§ **How to complete this task**
Count how many lines in the rows below contain the word "foliage". Reply with the number alone.

§ **The data**
####

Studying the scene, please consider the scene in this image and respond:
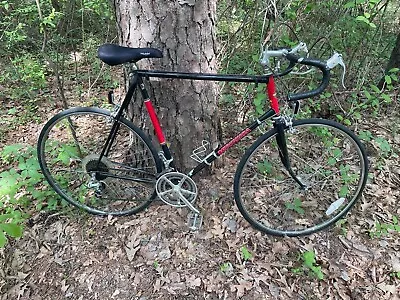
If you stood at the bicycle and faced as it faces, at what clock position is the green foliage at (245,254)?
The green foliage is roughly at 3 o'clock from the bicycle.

####

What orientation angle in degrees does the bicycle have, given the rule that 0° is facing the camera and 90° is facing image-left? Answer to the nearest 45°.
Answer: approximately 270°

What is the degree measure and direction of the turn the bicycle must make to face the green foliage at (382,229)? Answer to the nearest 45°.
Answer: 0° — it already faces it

####

§ **Exercise result**
3